The following function builds this dictionary for us:
def build_index_dict(A):
indices = {}
for i in range(len(A)):
a = A[i]
if a not in indices:
indices[a] = []
indices[a].append(i)
return indices
Now let's use this lookup dict to speed up our initial solution:
def build_index_dict(A):
indices = {}
for i in range(len(A)):
a = A[i]
if a not in indices:
indices[a] = []
indices[a].append(i)
return indices
def two_sum(A, S):
index_dict = build_index_dict(A)
pairs = []
for i in range(len(A)):
C = S - A[i] # C <- complement of A[i] to S
if C in index_dict:
for j in index_dict[C]: # run through all indices of C
if j > i: # make sure we're not repeating any pairs
pairs.append((i, j))
return pairs
Now, you may argue that this is still an O(n²) solution. You'd be right.
To see why this is still O(n²), consider the following input ([1, 1, 1, 1, 1, 1], 2)
. However, it's not hard to see that our hash map solution will be at least as good as the naive solution, for any input.

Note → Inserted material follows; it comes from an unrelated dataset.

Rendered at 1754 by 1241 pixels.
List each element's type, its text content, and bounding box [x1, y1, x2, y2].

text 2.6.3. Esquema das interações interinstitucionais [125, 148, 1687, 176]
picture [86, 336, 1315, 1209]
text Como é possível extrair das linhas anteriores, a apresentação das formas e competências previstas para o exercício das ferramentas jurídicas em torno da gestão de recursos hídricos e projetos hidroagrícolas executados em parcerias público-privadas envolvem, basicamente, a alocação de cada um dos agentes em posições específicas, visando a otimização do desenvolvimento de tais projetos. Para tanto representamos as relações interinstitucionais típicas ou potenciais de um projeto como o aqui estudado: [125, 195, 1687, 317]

Now consider a slightly altered problem formulation - assume that all integers in A[i] are unique. In that case, we can change the solution as follows:
- Indices dict won't need to hold an array of indices. For each integer there is only one position in
A
where it occurs. - For each
A[i]
the complement either exists at a single position, or it doesn't exist at all. The inner loop is not really a loop anymore.
def build_index_dict(A):
indices = {}
for i in range(len(A)):
a = A[i]
indices[a] = i
return indices
def two_sum(A, S):
index_dict = build_index_dict(A)
pairs = []
for i in range(len(A)):
C = S - A[i]
if C in index_dict:
j = index_dict[C]
if j > i:
pairs.append((i, j))
return pairs
This makes our solution run in O(n) time: we build index_dict
in O(n) and find all pairs of indices in O(n).